名前のない手記(26)

 禍々しい事件現場を見た時、私の心は大きく、深く陥没していった。取り返しのつかぬ事態に身を震わし、目を瞠った。名状しがたい、黒い波のようなものに意識がさらわれ、その場に立ち尽くした。
 それでも思考は正常に働いたのだろう。私は慄然としながら、その場で何が起きたのかを瞬時に悟った。酒に顔を赤らめた藤田君が血のついた包丁を握り、笹本が倒れ伏している。事態を把握する材料はそれだけで充分だった。
 後で仲間の語ったところによれば、藤田君は酔っ払った挙句に、こっそり貯蓄していることを皆に打ち明けたとのことだった。
「立ち直ってみたいんですよ」
 と口にしたのが印象的だったと仲間は言った。そして案の定、笹本による嘲罵の対象となったらしい。
「お前みたいなノータリンが何をやったってダメなのに決まってるだろ!」
 キレた藤田君は、笹本を殺した。凶器となった包丁は、笹本自身が持ってきたものらしい。その夜は仲間が八百屋で桃を買ってきていた。
 藤田君はほどなくして警察に連行された。その間際、私はようやく体を動かすことに成功し、藤田君に歩み寄った。
「お、おい。藤田君!」
「……鈴木さん」
 私の名をささやくように言うと、彼は目に涙を浮かべた。歯を食いしばり、悔しさと怒りに満ちた顔をした。
「藤田君、藤田君!」
 私はそれしか言えなかった。他にどんな言葉も見つからなかった。藤田君は充血した目で私を見たまま、警察に両脇を抱えられ、連れて行かれた。

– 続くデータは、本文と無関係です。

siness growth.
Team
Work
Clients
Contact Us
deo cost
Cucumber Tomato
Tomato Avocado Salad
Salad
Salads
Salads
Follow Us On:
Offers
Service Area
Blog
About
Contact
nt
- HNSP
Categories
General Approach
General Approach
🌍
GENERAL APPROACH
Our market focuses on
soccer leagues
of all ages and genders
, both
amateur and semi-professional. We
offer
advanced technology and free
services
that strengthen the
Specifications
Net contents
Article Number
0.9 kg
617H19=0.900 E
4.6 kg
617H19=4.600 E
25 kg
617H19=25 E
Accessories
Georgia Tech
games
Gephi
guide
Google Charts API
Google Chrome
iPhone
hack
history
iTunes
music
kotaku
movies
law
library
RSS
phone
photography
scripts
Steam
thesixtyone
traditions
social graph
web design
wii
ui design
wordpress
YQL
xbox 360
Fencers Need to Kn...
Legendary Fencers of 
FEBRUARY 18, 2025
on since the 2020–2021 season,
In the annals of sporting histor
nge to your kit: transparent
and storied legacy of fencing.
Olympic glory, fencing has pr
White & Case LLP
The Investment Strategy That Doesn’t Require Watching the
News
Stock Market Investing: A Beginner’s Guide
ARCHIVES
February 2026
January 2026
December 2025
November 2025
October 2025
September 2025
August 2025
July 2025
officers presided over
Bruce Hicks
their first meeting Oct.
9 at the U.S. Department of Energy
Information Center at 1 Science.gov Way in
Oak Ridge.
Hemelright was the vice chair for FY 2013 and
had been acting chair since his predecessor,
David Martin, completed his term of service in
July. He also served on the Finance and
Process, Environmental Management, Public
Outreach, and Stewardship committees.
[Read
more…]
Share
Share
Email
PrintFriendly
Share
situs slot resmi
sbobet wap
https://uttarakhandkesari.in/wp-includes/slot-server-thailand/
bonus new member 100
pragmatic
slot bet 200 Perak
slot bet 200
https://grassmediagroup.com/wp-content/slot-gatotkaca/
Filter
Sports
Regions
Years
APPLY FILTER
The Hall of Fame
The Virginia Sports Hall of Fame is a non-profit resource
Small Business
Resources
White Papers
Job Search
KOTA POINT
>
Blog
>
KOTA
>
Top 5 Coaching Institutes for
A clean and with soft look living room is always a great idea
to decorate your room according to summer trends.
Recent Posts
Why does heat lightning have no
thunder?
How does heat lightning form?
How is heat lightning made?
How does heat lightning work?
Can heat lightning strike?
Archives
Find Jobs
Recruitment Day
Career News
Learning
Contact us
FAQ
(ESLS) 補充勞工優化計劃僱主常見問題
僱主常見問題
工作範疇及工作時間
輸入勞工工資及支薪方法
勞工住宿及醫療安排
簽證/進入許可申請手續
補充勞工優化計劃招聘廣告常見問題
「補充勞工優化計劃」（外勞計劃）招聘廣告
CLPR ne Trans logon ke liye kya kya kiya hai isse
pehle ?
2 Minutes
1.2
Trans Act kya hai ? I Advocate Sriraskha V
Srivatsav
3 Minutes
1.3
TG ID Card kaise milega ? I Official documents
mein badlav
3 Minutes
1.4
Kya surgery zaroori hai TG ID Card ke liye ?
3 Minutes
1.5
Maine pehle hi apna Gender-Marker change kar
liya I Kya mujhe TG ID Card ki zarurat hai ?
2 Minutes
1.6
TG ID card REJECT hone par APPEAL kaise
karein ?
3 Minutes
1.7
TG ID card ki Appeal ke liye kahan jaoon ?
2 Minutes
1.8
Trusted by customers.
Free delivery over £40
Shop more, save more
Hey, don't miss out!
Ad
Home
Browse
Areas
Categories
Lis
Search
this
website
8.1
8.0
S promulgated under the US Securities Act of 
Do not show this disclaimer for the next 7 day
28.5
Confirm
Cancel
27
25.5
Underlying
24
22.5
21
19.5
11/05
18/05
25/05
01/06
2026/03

 パトカーは走り去り、事件現場は立ち入り禁止となった。私はとぼとぼと金本旅館へ帰った、ような気がする。

 翌日の新聞に藤田君のことが載った。二十行ほどのスペースに事件のあらましだけが書かれていた。しかしそれ以上事件が深堀りされて報じられることはなかった。
 私は、仕事をしても、酒を飲んでも、女を抱いても、一向に胸の内の穴がふさがらない苦痛を抱え続けた。どうにもこうにも苦しいので、筆を執ることを決めたのだ。藤田君と笹本にまつわる材料を短期間でできる限り集めたが、彼らの家族や生い立ちのことはついに解らなかった。しかし、それは問題ではなかろう。藤田君の過ちの発端は、私の激励にあったのだろうか。この殺人は、藤田君を不用意に勇気づけた私の罪悪なのか。憐憫という感情は抱いてはならぬものなのか。少なくとも今の私には答えは出せない。ただ、世の人々には確実に忘れ去られるであろう、山谷における夏の一夜の空しい惨劇を、名前のない手記として書き留めておきたい。